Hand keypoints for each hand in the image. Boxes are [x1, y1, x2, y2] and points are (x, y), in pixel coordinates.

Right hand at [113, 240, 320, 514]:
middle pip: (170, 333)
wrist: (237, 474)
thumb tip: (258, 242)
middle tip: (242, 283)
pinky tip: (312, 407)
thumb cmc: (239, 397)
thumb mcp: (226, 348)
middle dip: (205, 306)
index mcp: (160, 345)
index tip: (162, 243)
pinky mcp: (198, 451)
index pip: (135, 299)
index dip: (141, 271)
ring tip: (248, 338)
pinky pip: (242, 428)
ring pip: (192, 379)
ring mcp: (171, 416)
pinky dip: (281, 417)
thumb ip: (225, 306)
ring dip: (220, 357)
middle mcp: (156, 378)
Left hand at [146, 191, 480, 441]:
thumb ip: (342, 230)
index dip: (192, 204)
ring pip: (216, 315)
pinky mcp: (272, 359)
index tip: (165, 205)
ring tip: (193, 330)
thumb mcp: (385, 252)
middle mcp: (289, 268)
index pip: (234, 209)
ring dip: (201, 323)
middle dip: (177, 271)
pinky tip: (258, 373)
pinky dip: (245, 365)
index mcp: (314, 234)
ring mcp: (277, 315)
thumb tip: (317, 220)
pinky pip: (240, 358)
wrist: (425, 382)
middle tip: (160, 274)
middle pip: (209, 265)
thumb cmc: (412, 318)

☆ ☆ ☆ ☆ ☆

• Exercise prompt
Give the count of lines in the listing that hold the word "ring", and nothing else.

• Output
8